Nitrogen oxides also contribute to global warming and acid rain, and are a leading cause of smog that chokes cities like Los Angeles.
‘Lied through their teeth’
Volkswagen engineers went so far as to concoct fake engineering data to try to explain a huge discrepancy between the readings in official laboratories and how much the cars polluted on the road, said Alberto Ayala, deputy executive officer of the California Air Resources Board, which did much of the detective work that led to Volkswagen’s exposure.
“They lied through their teeth,” Ayala said in an interview in California last month.

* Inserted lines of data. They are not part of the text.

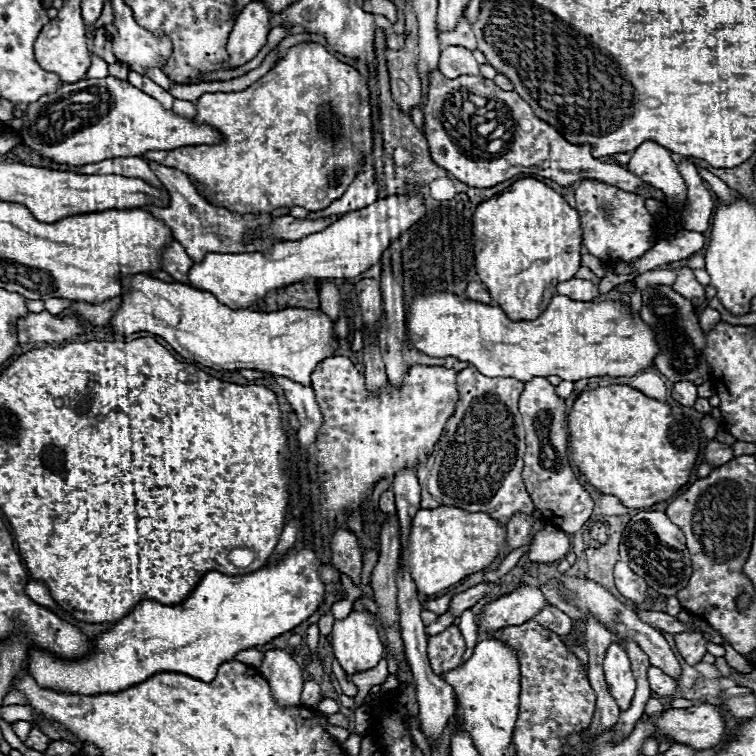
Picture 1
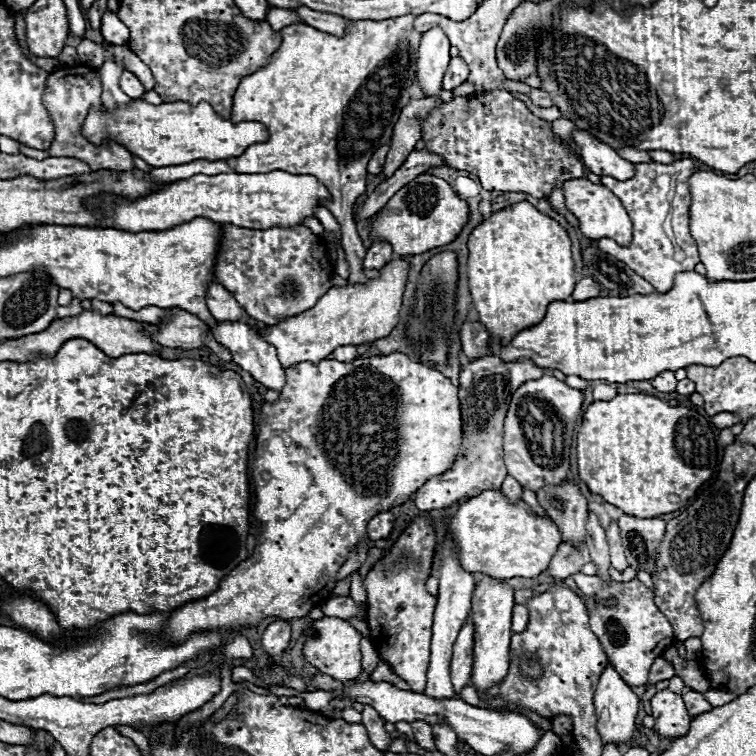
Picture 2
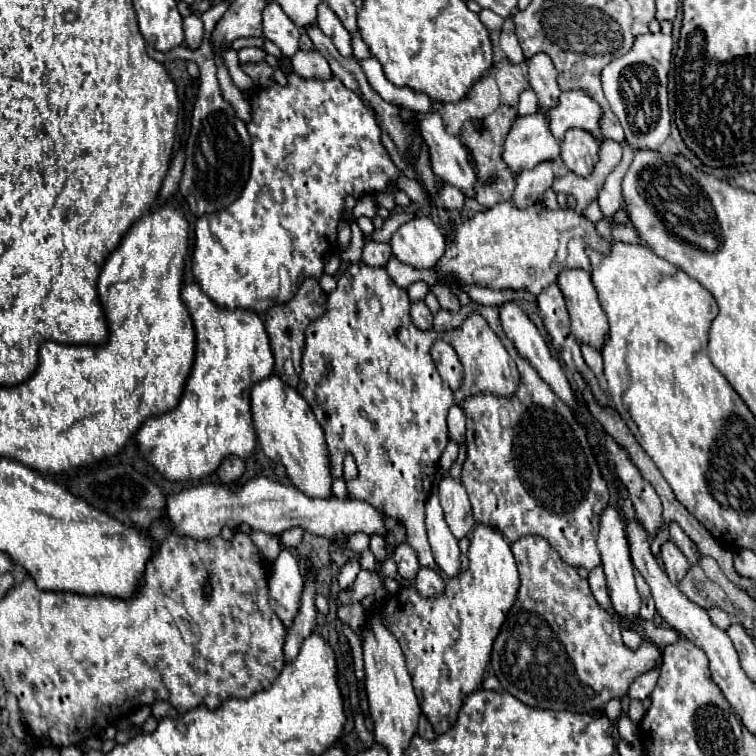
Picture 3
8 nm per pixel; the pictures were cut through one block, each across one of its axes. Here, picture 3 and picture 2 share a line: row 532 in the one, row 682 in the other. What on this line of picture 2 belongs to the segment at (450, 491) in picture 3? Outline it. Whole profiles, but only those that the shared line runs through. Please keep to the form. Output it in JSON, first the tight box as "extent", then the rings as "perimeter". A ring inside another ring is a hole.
{"extent":[452,622,474,692],"perimeter":[[[466,622],[458,634],[452,656],[452,684],[460,692],[462,686],[470,684],[472,674],[472,642],[474,642],[474,624]]]}

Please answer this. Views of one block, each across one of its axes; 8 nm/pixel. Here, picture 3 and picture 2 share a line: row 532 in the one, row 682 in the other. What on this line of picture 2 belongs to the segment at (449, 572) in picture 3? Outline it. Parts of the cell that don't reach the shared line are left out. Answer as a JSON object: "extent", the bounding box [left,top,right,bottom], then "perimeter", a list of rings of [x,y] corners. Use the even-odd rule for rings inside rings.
{"extent":[424,540,474,698],"perimeter":[[[444,540],[440,550],[440,592],[438,592],[438,604],[434,612],[434,634],[432,634],[432,652],[430,652],[430,668],[428,668],[428,684],[424,694],[432,698],[454,698],[454,686],[450,680],[450,660],[452,660],[452,646],[456,642],[456,636],[464,624],[464,620],[470,614],[470,600],[474,592],[474,578],[470,572],[464,572],[460,568],[460,562],[456,560],[456,548],[452,540]],[[446,546],[446,548],[444,548]]]}

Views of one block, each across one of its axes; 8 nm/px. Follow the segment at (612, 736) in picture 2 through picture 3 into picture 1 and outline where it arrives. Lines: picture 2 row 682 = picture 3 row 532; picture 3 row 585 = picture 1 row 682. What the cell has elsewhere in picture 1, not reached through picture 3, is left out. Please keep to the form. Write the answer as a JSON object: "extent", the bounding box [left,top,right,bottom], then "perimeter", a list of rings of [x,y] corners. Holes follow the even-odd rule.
{"extent":[604,642,636,710],"perimeter":[[[612,642],[606,658],[604,658],[604,674],[606,674],[606,682],[608,682],[608,690],[612,692],[614,700],[618,702],[620,710],[628,708],[628,704],[632,702],[634,690],[636,690],[636,682],[630,670],[630,660],[626,650]]]}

The cover-up, which lasted more than a year, ultimately raised the cost of the scandal to Volkswagen. It has not been able to take advantage of lower financial penalties normally available to corporate wrongdoers who are forthcoming with information and who swiftly take disciplinary action against the responsible employees.

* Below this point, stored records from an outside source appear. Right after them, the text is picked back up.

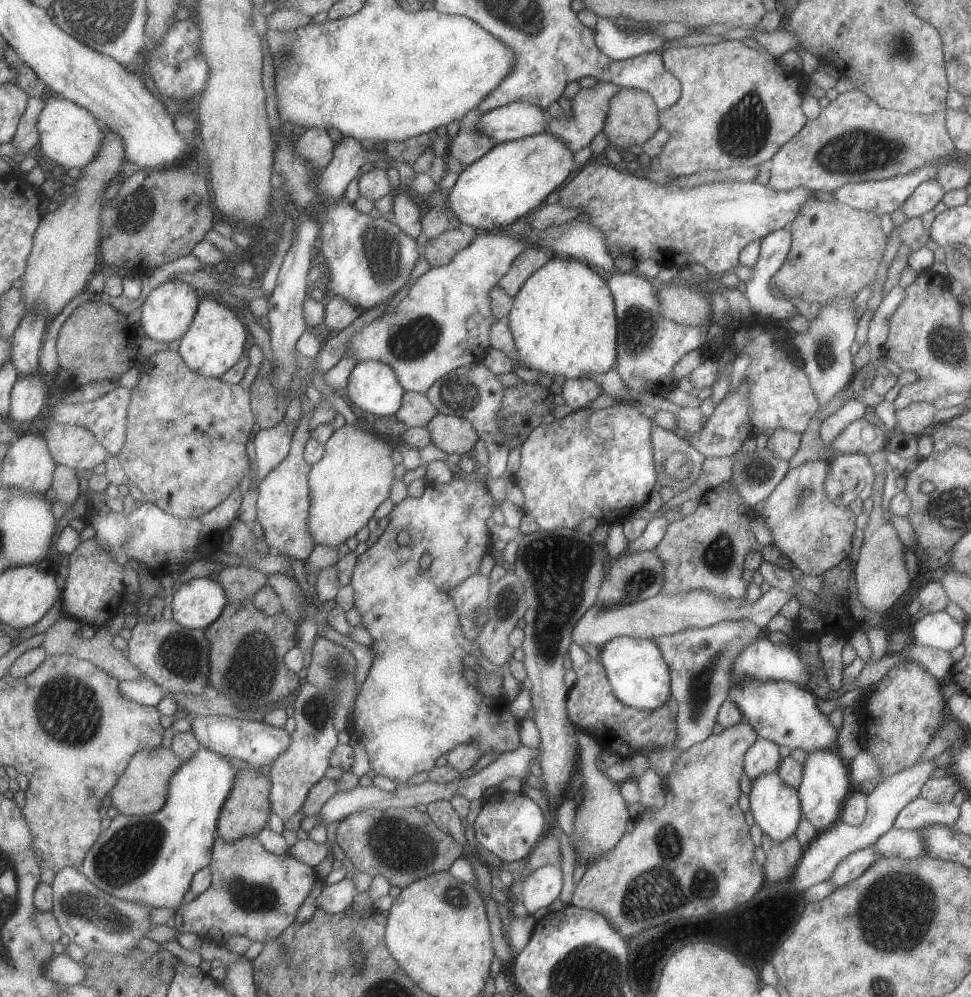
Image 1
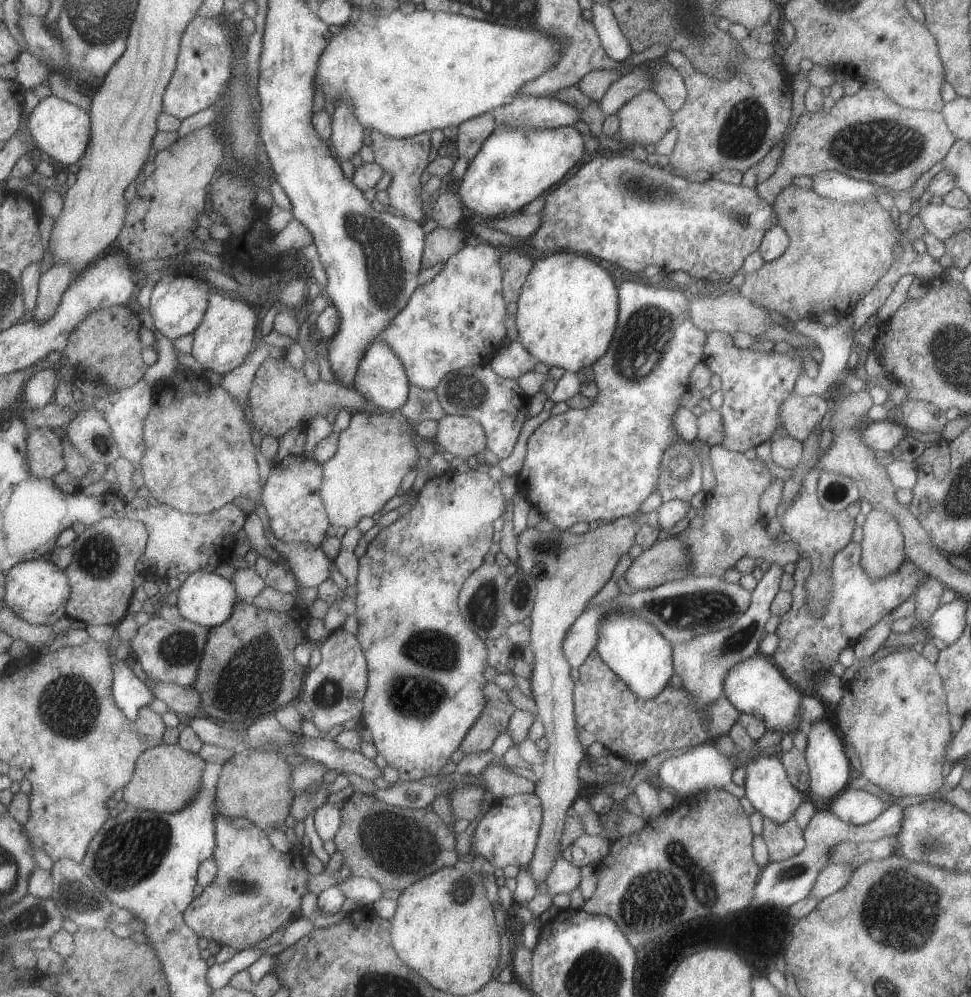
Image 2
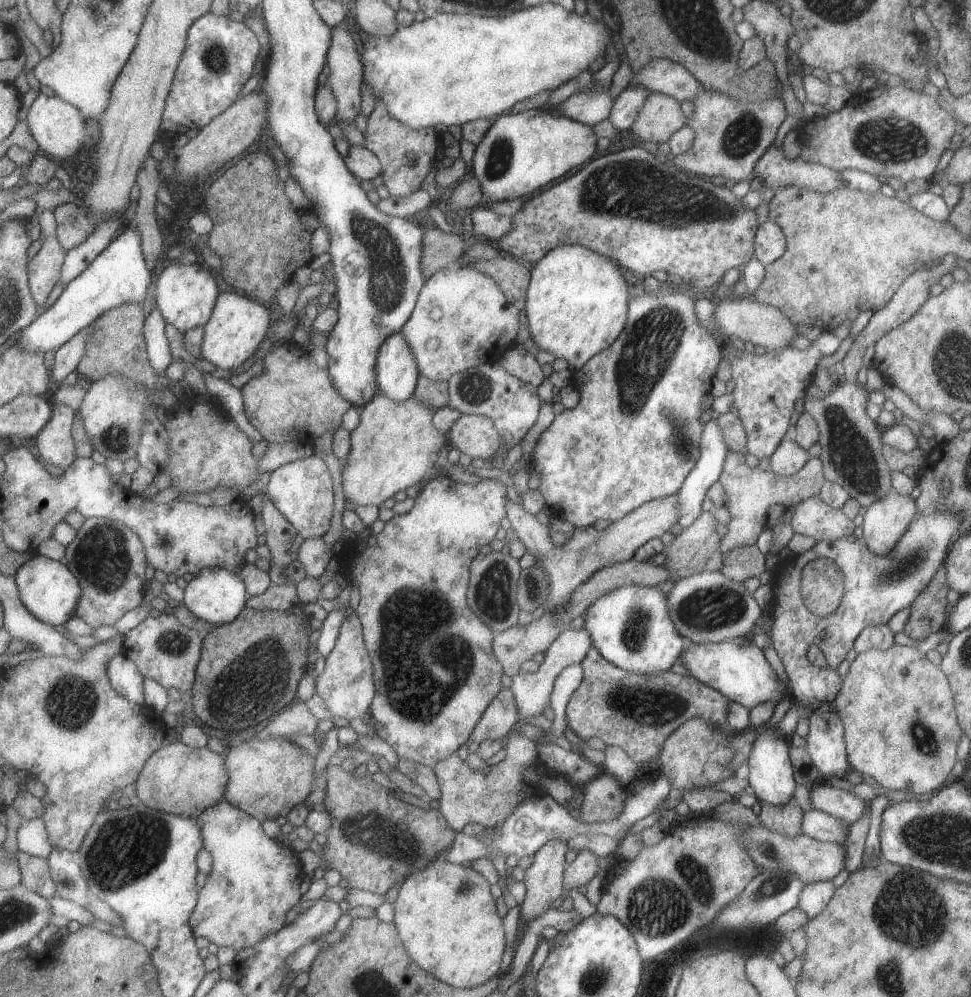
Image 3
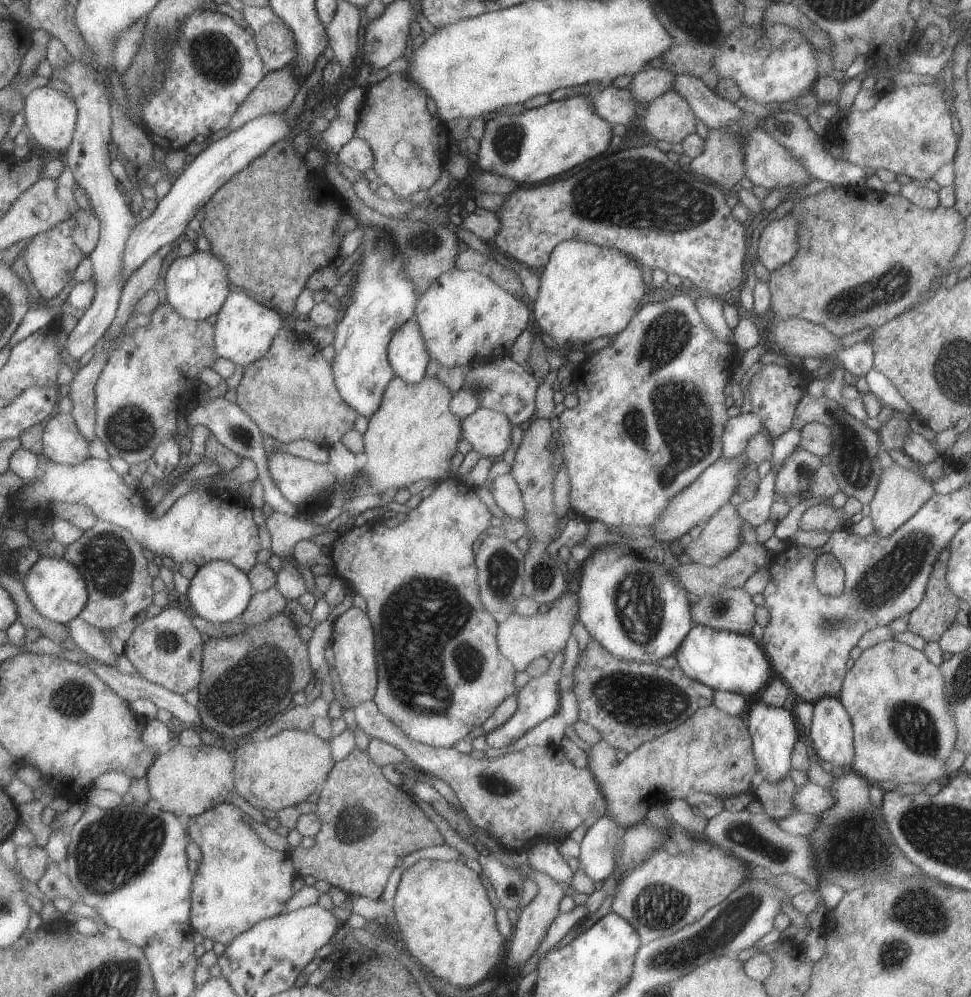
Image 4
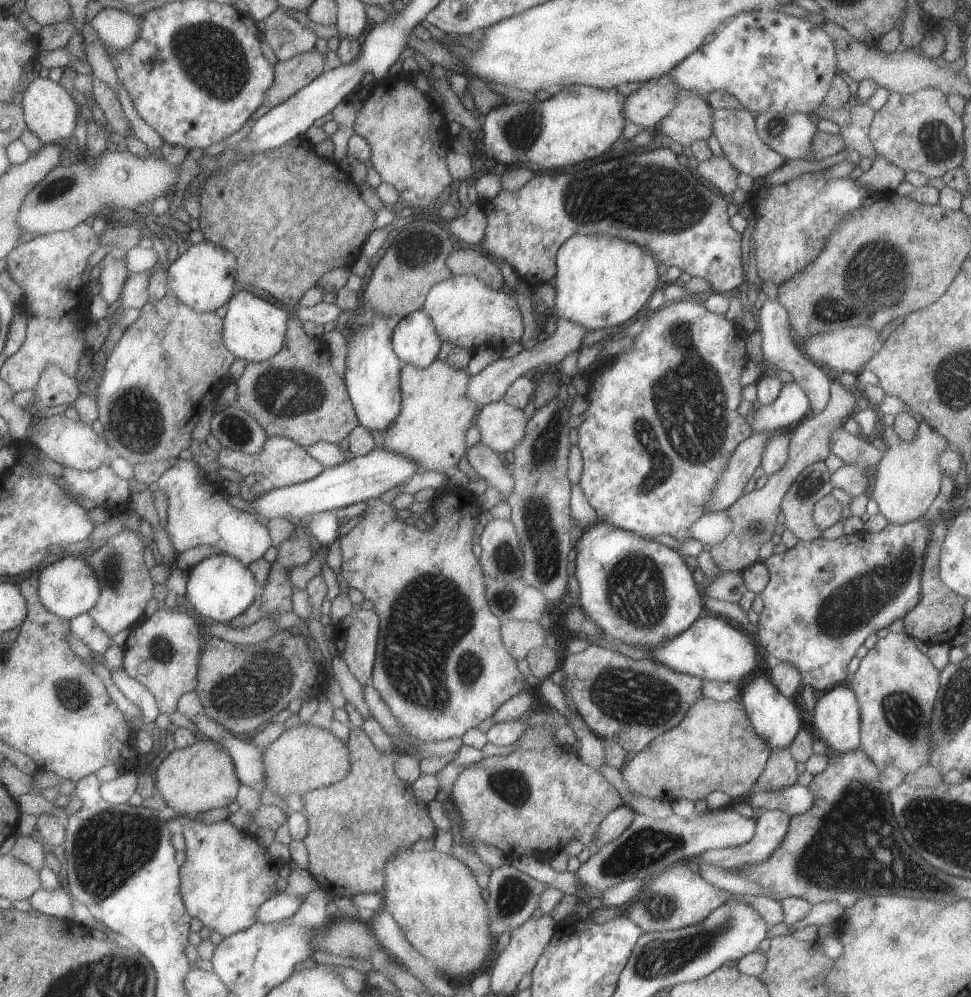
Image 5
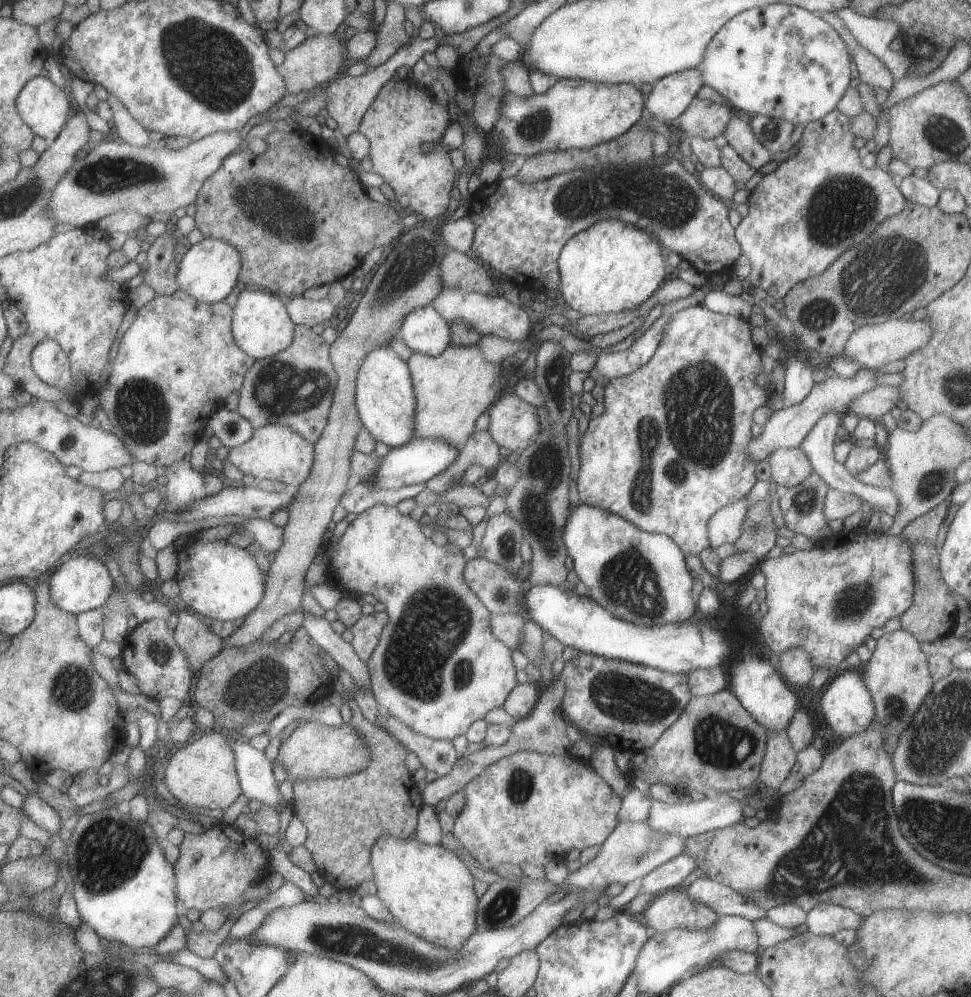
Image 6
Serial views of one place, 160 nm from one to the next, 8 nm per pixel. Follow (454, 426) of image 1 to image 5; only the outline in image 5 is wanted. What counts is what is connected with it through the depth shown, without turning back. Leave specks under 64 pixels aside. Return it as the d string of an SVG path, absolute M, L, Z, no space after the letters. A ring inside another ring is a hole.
M501 399L479 408L474 423L480 432L480 441L502 455L523 440L527 421L520 408Z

Volkswagen has portrayed the malfeasance as the work of midlevel engineers and managers acting without knowledge of top management. But that position has become difficult to defend as more information becomes available from court documents.
Lawsuits against Volkswagen by car owners as well as state attorneys general portray a vast conspiracy involving hundreds of Volkswagen employees as well as suppliers like Robert Bosch, the German company that manufactured engine computers for affected vehicles in the United States.